Pigments containing a quinoline structure; Carbon black; And CI pigment blue 60 colored photosensitive resin composition comprising a.
The method according to claim 1,
The pigment comprising the quinoline structure is at least one selected from the group consisting of CI pigment yellow 139 and CI pigment yellow 185, a colored photosensitive resin composition.

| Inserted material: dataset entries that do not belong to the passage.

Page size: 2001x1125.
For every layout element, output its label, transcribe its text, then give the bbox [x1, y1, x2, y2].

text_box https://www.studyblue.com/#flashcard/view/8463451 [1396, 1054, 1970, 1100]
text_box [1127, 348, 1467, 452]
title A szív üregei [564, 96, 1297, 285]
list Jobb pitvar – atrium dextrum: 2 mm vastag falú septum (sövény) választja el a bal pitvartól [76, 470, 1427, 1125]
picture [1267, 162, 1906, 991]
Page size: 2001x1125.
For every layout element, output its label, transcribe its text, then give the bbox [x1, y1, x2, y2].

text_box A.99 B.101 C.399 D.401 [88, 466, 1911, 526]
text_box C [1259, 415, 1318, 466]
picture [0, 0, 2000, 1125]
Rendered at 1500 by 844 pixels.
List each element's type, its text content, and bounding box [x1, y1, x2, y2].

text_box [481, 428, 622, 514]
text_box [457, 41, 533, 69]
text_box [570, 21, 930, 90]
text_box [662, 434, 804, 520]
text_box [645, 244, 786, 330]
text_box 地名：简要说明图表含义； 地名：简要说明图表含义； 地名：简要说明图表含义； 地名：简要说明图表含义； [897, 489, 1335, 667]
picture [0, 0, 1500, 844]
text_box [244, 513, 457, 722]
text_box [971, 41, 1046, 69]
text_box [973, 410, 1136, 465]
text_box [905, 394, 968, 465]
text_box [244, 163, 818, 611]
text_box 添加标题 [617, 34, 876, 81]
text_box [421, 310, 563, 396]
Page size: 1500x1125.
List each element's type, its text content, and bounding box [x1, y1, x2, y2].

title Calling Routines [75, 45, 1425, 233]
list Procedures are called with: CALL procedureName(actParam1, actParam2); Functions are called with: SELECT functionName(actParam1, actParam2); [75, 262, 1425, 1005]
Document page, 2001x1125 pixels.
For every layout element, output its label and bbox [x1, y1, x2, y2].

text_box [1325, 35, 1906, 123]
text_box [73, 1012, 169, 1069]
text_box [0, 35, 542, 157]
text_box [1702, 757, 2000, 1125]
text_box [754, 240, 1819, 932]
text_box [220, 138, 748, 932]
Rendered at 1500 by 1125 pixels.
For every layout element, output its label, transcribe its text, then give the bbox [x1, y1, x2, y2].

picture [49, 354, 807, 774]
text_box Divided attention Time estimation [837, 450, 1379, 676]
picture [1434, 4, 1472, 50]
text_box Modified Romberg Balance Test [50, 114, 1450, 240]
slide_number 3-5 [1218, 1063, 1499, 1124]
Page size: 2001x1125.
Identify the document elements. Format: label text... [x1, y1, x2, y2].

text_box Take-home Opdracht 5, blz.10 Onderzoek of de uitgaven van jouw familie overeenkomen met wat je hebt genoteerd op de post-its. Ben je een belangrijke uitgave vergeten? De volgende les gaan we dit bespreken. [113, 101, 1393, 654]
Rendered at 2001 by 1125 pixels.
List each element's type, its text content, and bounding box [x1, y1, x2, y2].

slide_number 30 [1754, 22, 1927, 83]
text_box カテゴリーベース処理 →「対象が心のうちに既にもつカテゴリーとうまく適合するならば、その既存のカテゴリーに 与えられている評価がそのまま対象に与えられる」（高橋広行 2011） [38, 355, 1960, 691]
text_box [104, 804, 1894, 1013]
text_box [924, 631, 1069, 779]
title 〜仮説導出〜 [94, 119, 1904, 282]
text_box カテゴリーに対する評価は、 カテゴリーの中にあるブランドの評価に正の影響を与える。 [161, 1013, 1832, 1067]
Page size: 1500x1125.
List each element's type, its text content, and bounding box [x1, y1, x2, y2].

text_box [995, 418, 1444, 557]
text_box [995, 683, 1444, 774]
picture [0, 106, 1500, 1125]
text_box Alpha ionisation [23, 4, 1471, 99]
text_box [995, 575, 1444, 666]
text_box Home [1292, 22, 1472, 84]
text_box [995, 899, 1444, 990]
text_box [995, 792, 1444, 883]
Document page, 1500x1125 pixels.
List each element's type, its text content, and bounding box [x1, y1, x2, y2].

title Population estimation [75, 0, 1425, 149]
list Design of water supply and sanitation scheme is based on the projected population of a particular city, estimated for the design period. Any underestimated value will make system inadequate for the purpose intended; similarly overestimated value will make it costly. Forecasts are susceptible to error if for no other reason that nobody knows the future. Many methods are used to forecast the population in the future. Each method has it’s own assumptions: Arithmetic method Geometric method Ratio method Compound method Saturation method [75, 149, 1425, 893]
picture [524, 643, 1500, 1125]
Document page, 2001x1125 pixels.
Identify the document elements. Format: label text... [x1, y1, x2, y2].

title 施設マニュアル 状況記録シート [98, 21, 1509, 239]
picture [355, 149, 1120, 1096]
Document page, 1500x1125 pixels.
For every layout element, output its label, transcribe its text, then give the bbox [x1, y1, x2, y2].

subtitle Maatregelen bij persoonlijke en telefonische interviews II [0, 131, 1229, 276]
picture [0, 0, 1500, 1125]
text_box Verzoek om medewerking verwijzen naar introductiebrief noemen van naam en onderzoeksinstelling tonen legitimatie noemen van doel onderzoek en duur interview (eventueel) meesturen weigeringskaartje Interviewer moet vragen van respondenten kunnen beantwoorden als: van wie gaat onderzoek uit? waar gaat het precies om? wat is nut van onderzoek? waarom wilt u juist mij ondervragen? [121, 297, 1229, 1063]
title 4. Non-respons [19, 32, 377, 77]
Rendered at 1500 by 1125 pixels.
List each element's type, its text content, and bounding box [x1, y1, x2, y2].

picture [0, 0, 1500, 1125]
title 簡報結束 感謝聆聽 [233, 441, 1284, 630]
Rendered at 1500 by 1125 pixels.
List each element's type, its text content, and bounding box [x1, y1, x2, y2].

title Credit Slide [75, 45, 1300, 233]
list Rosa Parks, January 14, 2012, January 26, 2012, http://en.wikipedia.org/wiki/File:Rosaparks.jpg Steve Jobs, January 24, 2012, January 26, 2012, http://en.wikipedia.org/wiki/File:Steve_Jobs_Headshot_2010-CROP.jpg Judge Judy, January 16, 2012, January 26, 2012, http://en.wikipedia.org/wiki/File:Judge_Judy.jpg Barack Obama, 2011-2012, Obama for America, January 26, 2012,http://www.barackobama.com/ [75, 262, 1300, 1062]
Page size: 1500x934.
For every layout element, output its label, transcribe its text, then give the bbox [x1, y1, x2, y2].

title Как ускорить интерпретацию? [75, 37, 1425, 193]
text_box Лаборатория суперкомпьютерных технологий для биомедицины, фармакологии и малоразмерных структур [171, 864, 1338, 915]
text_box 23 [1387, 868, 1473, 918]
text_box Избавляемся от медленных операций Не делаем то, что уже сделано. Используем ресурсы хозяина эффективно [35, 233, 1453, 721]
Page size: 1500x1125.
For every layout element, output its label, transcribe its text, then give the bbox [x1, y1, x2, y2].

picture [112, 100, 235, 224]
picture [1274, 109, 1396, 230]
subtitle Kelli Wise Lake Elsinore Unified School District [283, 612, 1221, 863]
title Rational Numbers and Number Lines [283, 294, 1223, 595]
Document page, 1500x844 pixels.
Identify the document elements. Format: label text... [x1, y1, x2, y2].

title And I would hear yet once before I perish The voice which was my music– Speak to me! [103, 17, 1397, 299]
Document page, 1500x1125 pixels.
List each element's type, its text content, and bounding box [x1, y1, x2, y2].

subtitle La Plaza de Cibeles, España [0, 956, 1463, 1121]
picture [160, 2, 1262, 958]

The method according to claim 1,
The colored photosensitive resin composition is a colored photosensitive resin composition for forming a black column spacer.
The method according to claim 1,
The colored photosensitive resin composition will further comprise CI pigment violet 29, colored photosensitive resin composition.
The method according to claim 1,
The colored photosensitive resin composition further comprises at least one selected from the group consisting of a photopolymerizable compound, a photopolymerization initiator, a binder resin, a solvent and an additive.
The method according to claim 1,
The colored photosensitive resin composition comprises 3 to 6% by weight of a pigment including a quinoline structure, 5 to 6% by weight of carbon black, and 16 to 25% by weight of CI pigment blue 60 based on the total weight of the solid content.
The colored photosensitive resin composition of claim 4, wherein the colored photosensitive resin composition further comprises 9 to 12% by weight of CI pigment violet 29 based on the total weight of the solid content.
A black column spacer made of the colored photosensitive resin composition of any one of claims 1 to 7.
A color filter made of the colored photosensitive resin composition of any one of claims 1 to 7.
An image display device comprising the black column spacer of claim 8.